Exercise
Write out every entry below exactly as it appears. Pictures do not belong in the copy.
· · · · ·
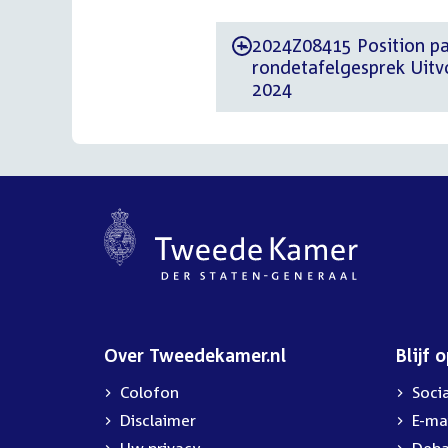
2024Z08415 Position paper d.d. 16 m
-
rondetafelgesprek Uitv
2024
Over Tweedekamer.nl
Blijf 
Colofon
Soci
Disclaimer
E-ma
· · · · ·
Solution for this exercise
2024Z08415 Position paper d.d. 16 m
-
rondetafelgesprek Uitv
2024
Over Tweedekamer.nl
Blijf 
Colofon
Soci
Disclaimer
E-ma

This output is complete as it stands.